Vier Studierenden der Hochschule für angewandte Wissenschaften Würzburg-Schweinfurt haben im Sommersemester 2018 als Projektarbeit im Schwerpunkt Personalmanagement bei Prof. Dr. Christine Wegerich den Karrierestandort Mittelhessen analysiert. Die angehenden Bachelor Marc Kühweg, Marie Lechner, Sophia Rollmann und Ann-Kathrin Wehrfritz überprüften als externe Experten anhand einer Umfrage unter ihren Kommilitonen, wie deutlich die Karriereperspektiven in Mittelhessen für potentielle Arbeitnehmerinnen und Arbeitnehmer sind. Dabei kamen überraschende Ergebnisse zu Tage, wie Marc Kühweg zusammenfasst: „Zwei Antworten meiner Kommilitonen haben mich überrascht, die auch dem Stereotyp des „klassischen BWLers“ nicht entsprechen: die Priorisierung von Kinderbetreuungsprojekten und die Bedeutung der Nähe zur Natur habe ich so nicht erwartet.“
Die Studierenden entwickelten ein Modell zur Analyse der Standort- und Arbeitgeberattraktivität mit vier Dimensionen: Wünsche der Einwohner, Angebote der Kommunen, Freizeitbedürfnisse und Unternehmensprofile. Bei der Erhebung unter allen 557 Schwerpunktstudierenden des Studiengangs Betriebswirtschaft der fhws beteiligten sich 17,41 Prozent; wie bei einer ähnlichen Befragung in Mittelhessen ergab sich, dass 80 Prozent der im Durchschnitt 24-jährigen bereit wären, für ein Jobangebot in eine neue Region zu ziehen, über 65% aber lieber in die Stadt als aufs Land.
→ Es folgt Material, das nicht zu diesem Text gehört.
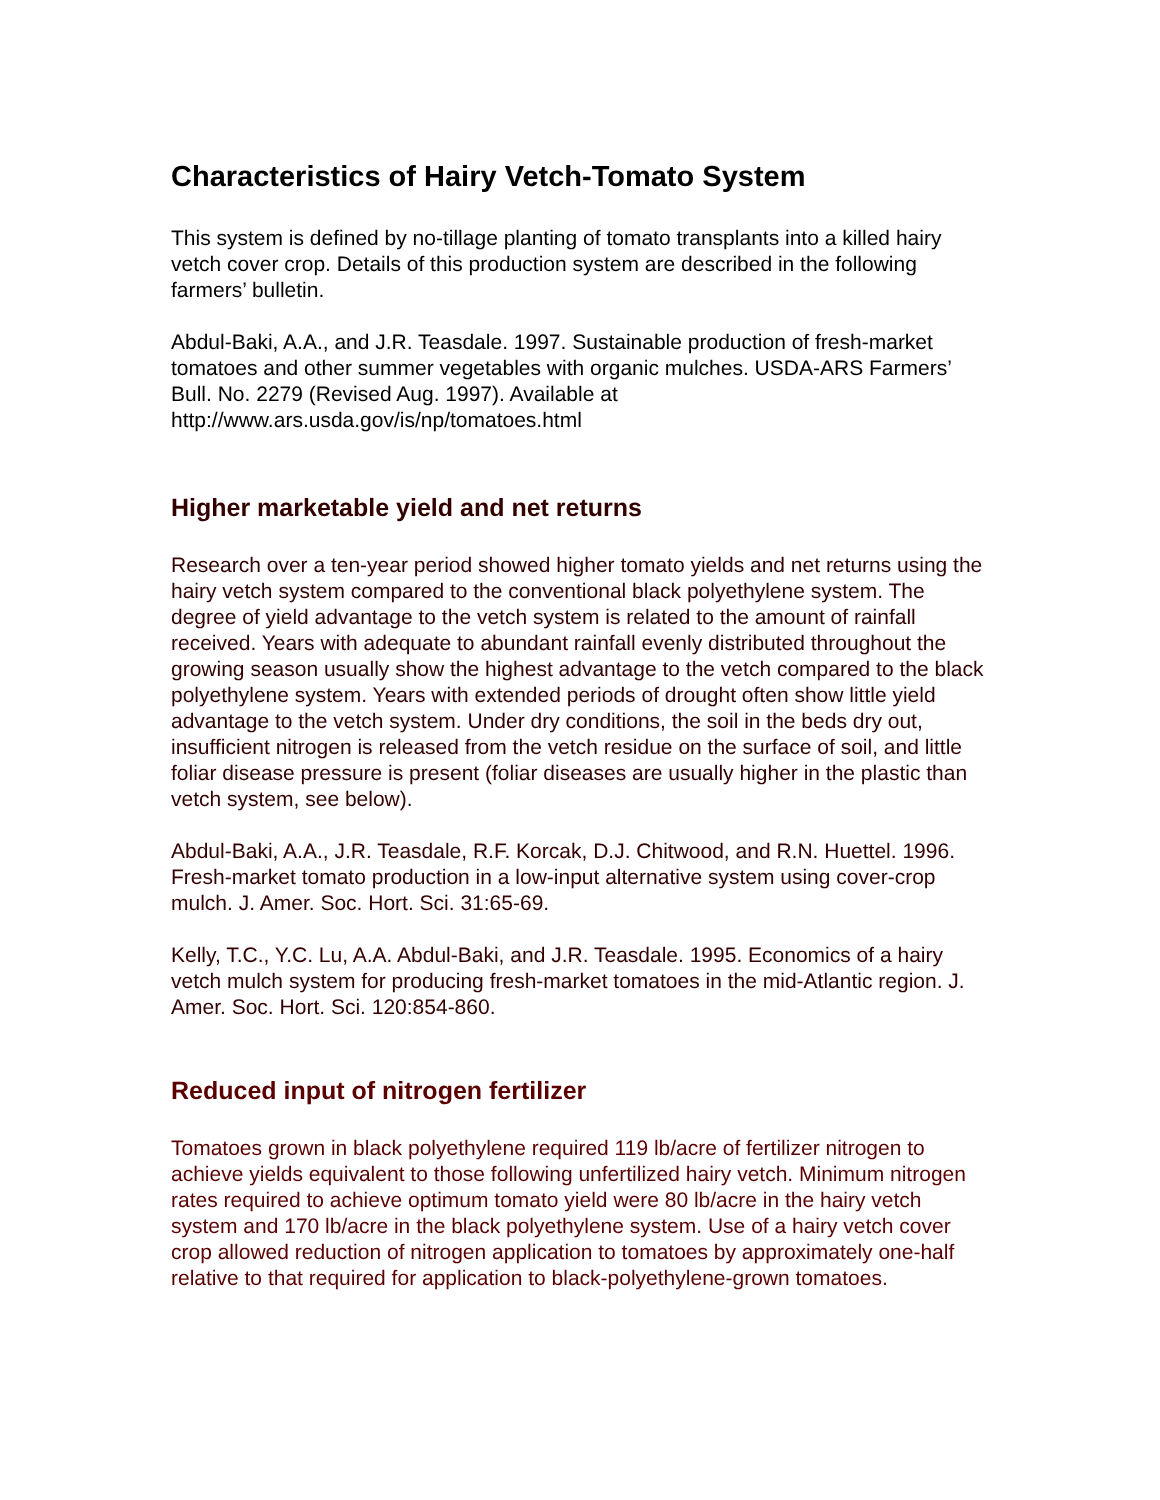Characteristics of Hairy Vetch-Tomato System
This system is defined by no-tillage planting of tomato transplants into a killed hairy vetch cover crop. Details of this production system are described in the following farmers’ bulletin.
Abdul-Baki, A.A., and J.R. Teasdale. 1997. Sustainable production of fresh-market tomatoes and other summer vegetables with organic mulches. USDA-ARS Farmers’ Bull. No. 2279 (Revised Aug. 1997). Available at http://www.ars.usda.gov/is/np/tomatoes.html
Higher marketable yield and net returns
Research over a ten-year period showed higher tomato yields and net returns using the hairy vetch system compared to the conventional black polyethylene system. The degree of yield advantage to the vetch system is related to the amount of rainfall received. Years with adequate to abundant rainfall evenly distributed throughout the growing season usually show the highest advantage to the vetch compared to the black polyethylene system. Years with extended periods of drought often show little yield advantage to the vetch system. Under dry conditions, the soil in the beds dry out, insufficient nitrogen is released from the vetch residue on the surface of soil, and little foliar disease pressure is present (foliar diseases are usually higher in the plastic than vetch system, see below).
Abdul-Baki, A.A., J.R. Teasdale, R.F. Korcak, D.J. Chitwood, and R.N. Huettel. 1996. Fresh-market tomato production in a low-input alternative system using cover-crop mulch. J. Amer. Soc. Hort. Sci. 31:65-69.
Kelly, T.C., Y.C. Lu, A.A. Abdul-Baki, and J.R. Teasdale. 1995. Economics of a hairy vetch mulch system for producing fresh-market tomatoes in the mid-Atlantic region. J. Amer. Soc. Hort. Sci. 120:854-860.
Reduced input of nitrogen fertilizer
Tomatoes grown in black polyethylene required 119 lb/acre of fertilizer nitrogen to achieve yields equivalent to those following unfertilized hairy vetch. Minimum nitrogen rates required to achieve optimum tomato yield were 80 lb/acre in the hairy vetch system and 170 lb/acre in the black polyethylene system. Use of a hairy vetch cover crop allowed reduction of nitrogen application to tomatoes by approximately one-half relative to that required for application to black-polyethylene-grown tomatoes.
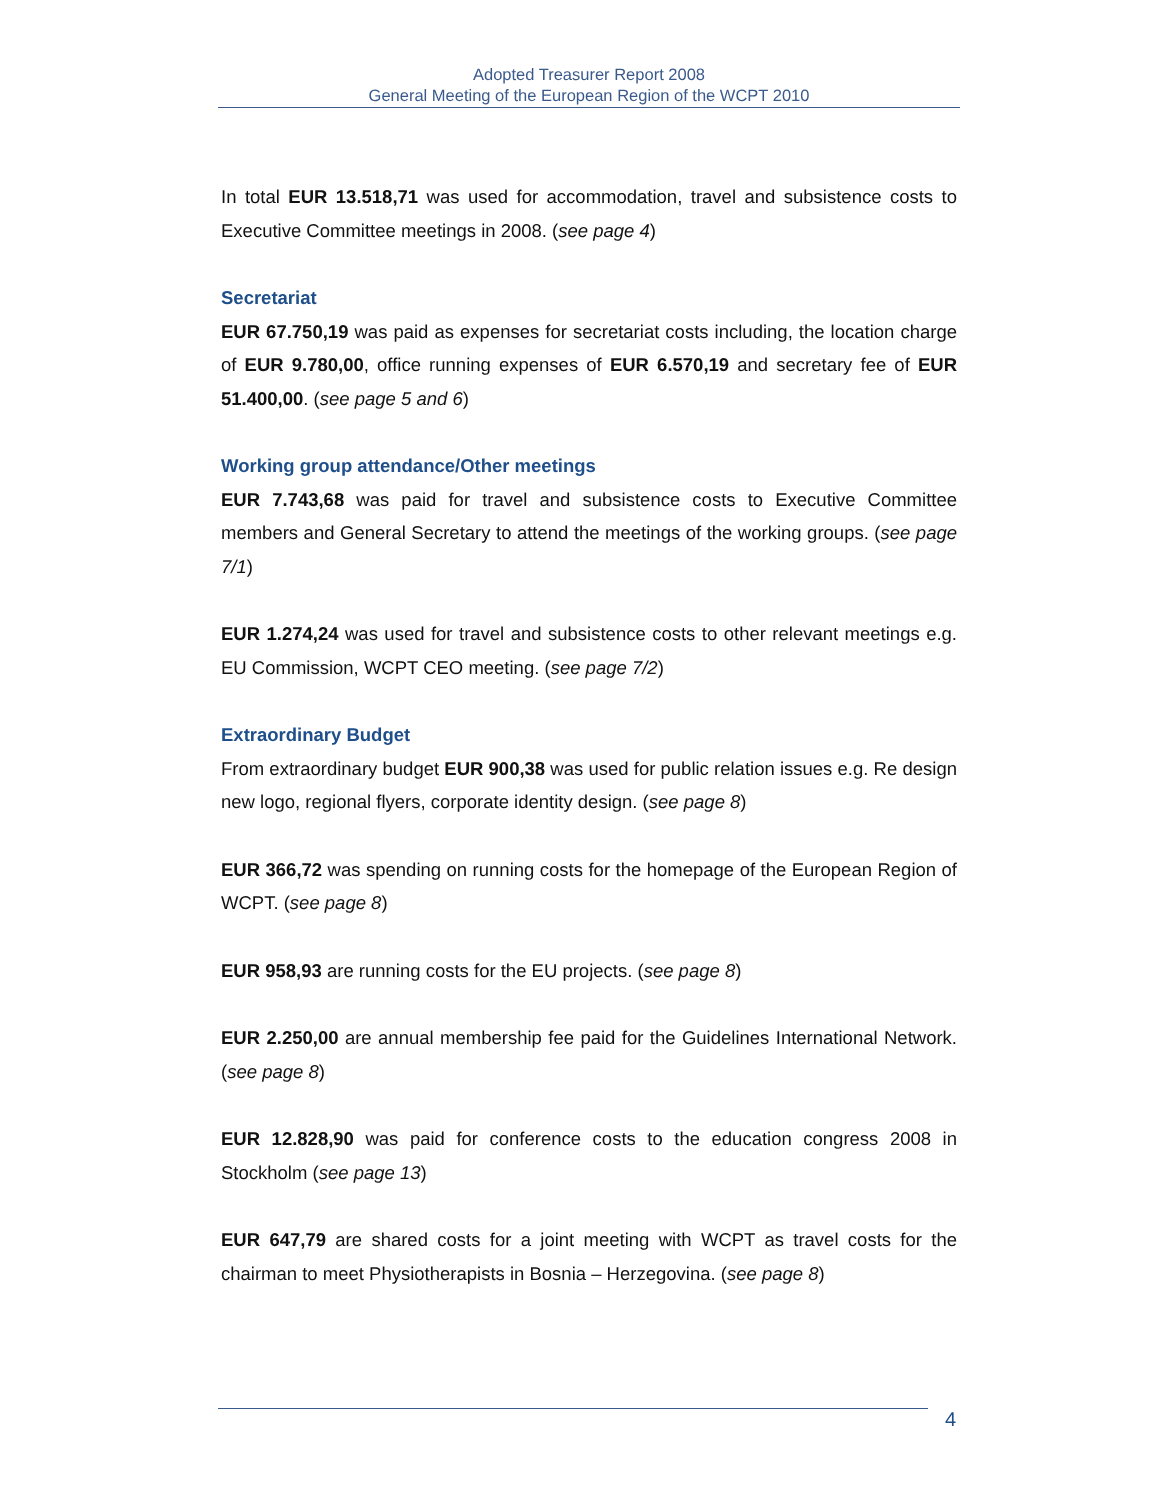Adopted Treasurer Report 2008
General Meeting of the European Region of the WCPT 2010
In total EUR 13.518,71 was used for accommodation, travel and subsistence costs to Executive Committee meetings in 2008. (see page 4)
Secretariat
EUR 67.750,19 was paid as expenses for secretariat costs including, the location charge of EUR 9.780,00, office running expenses of EUR 6.570,19 and secretary fee of EUR 51.400,00. (see page 5 and 6)
Working group attendance/Other meetings
EUR 7.743,68 was paid for travel and subsistence costs to Executive Committee members and General Secretary to attend the meetings of the working groups. (see page 7/1)
EUR 1.274,24 was used for travel and subsistence costs to other relevant meetings e.g. EU Commission, WCPT CEO meeting. (see page 7/2)
Extraordinary Budget
From extraordinary budget EUR 900,38 was used for public relation issues e.g. Re design new logo, regional flyers, corporate identity design. (see page 8)
EUR 366,72 was spending on running costs for the homepage of the European Region of WCPT. (see page 8)
EUR 958,93 are running costs for the EU projects. (see page 8)
EUR 2.250,00 are annual membership fee paid for the Guidelines International Network. (see page 8)
EUR 12.828,90 was paid for conference costs to the education congress 2008 in Stockholm (see page 13)
EUR 647,79 are shared costs for a joint meeting with WCPT as travel costs for the chairman to meet Physiotherapists in Bosnia – Herzegovina. (see page 8)
4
Über 55 Prozent kennen Mittelhessen bereits, obwohl nur zwei Personen selbst aus der Region kommen. Marie Lechner erklärt zu den Ergebnissen: „Ich fand es spannend, eine mir persönlich unbekannte Region zu untersuchen. Wir haben festgestellt, dass Mittelhessen mit der Region um Würzburg gut vergleichbar ist.“
Wichtig sind Wohnraum, Infrastruktur und Arbeitsplätze
Wenig überraschend waren die Prioritäten im Bereich Einwohnerbedarfe: bezahlbarer Wohnraum ist wichtiger als ruhiges oder urbanes Wohnen, Arbeitsplätze vor Ort ausschlaggebender als das (Hoch-)schulangebot, Supermärkte vor Ort werden Bioläden und Shoppingcentern vorgezogen. Auch in der Kategorie der Kommunen zunächst wenig erstaunliches: hohe Verfügbarkeit an Immobilien ist den zukünftigen Arbeitnehmern wichtig, die kommunikative Infrastruktur wird höher bewertet als der öffentliche Nahverkehr. Auf die Frage „Für welche Projekte sollte sich die Kommune, in der Sie leben besonders einsetzen?“ kam die erste Überraschung: Kinderbetreuungsprojekte werden klar vor Bildungs-, Finanz- oder sozialen Projekten gesehen. Im Freizeitbereich bevorzugen die Würzburger Studierenden Restaurants und Cafés deutlich vor Bars, Discos, Events oder Kinos sowie ein breit gefächertes Angebot zum aktiven Sporttreiben. Gefragt nach der Wichtigkeit der Naturangebote zogen die Befragten nicht etwa Rad- und Wanderwege, sondern städtische Grünanlagen und die Nähe zur Natur wie Wälder und Gewässer gleichermaßen vor. Schließlich ging es um die Unternehmen, also die potentiellen Arbeitgeber: hier soll der Wunscharbeitgeber vor allem Arbeitsplatzsicherheit gepaart mit gerechter Entlohnung bieten, Interessante Aufgaben und Projekte werden dem internationalen Einsatz deutlich vorgezogen und die Zusammenarbeit unter den Mitarbeitern der Diversität, auch gegenseitiges Vertrauen zwischen Mitarbeitern und Unternehmen ist den BWL-Studierenden wichtig.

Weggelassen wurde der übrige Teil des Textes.